Provide only the number of lines in the records where "input" appears.

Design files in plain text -
* * *

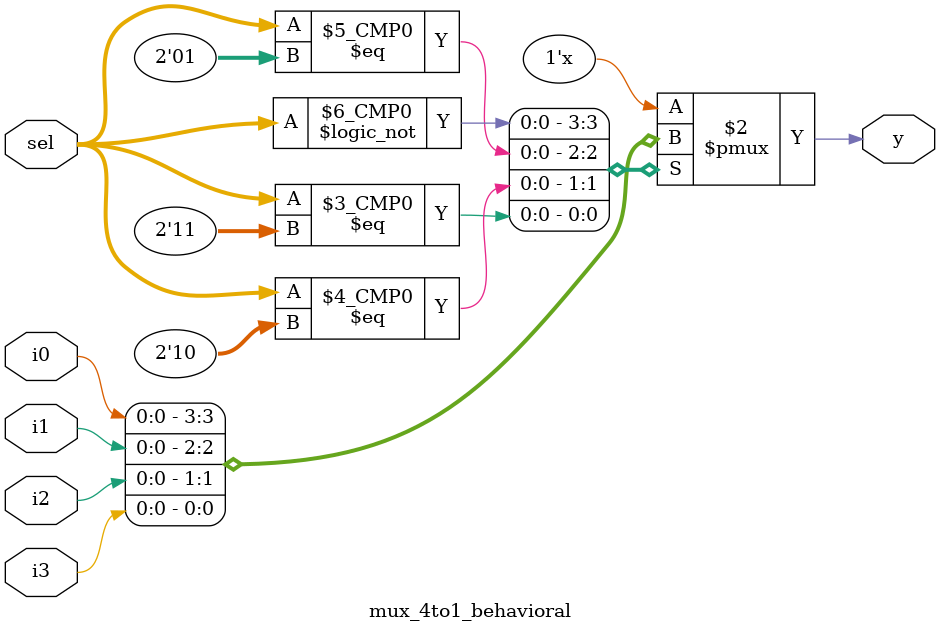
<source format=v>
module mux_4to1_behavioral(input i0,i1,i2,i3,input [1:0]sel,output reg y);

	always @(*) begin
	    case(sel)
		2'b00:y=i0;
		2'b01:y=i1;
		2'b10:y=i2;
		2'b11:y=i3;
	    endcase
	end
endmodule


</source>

* * *

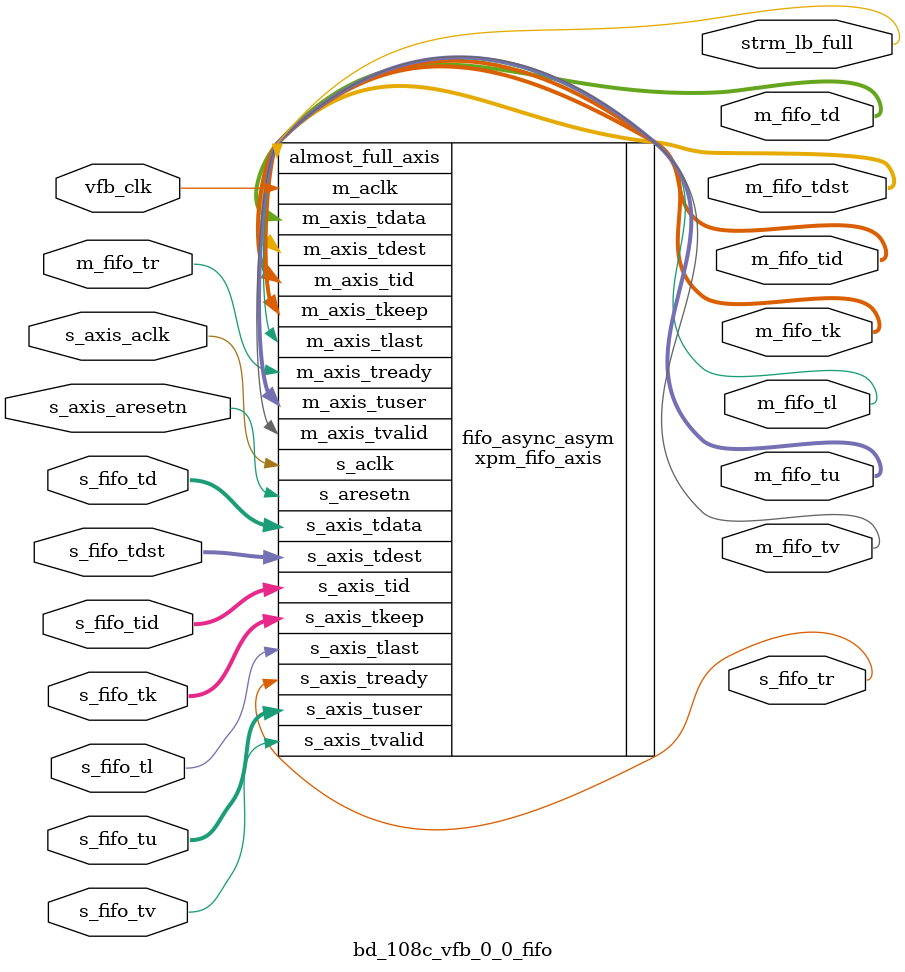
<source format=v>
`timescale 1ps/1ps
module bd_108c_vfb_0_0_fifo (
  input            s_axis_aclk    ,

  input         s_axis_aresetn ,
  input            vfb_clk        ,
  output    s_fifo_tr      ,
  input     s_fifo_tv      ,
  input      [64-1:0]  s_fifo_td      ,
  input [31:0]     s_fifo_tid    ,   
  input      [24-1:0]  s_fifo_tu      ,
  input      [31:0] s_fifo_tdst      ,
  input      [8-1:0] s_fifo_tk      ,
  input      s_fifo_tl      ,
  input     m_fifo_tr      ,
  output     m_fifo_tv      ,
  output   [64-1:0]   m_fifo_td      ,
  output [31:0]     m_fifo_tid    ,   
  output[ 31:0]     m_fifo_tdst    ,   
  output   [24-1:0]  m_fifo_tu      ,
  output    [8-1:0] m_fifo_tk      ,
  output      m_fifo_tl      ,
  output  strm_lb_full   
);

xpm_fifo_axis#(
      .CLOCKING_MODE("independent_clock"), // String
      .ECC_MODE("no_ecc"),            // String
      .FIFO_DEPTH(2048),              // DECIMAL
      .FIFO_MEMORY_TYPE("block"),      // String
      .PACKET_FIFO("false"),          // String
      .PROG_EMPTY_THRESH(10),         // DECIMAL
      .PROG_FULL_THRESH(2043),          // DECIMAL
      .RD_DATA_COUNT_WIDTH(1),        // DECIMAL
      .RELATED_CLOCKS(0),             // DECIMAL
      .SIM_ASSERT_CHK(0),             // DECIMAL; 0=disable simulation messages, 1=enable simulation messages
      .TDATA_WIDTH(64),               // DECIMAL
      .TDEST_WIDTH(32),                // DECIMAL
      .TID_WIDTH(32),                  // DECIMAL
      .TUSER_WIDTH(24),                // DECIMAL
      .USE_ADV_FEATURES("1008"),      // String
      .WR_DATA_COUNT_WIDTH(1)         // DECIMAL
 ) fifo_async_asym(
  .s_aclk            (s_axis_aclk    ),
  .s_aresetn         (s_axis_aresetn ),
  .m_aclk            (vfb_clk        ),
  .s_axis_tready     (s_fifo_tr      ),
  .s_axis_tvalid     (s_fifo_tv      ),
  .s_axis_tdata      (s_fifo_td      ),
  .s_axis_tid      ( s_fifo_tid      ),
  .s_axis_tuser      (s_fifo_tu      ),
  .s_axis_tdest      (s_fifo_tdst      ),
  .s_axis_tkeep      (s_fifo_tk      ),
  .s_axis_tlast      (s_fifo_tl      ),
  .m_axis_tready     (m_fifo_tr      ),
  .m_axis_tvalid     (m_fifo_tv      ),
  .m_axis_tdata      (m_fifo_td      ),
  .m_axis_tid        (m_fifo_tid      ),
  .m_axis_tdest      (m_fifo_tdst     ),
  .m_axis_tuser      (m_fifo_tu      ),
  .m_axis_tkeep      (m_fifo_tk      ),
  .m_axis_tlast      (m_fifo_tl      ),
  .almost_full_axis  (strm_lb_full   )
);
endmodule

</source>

* * *

REPLY TO THE TASK -
12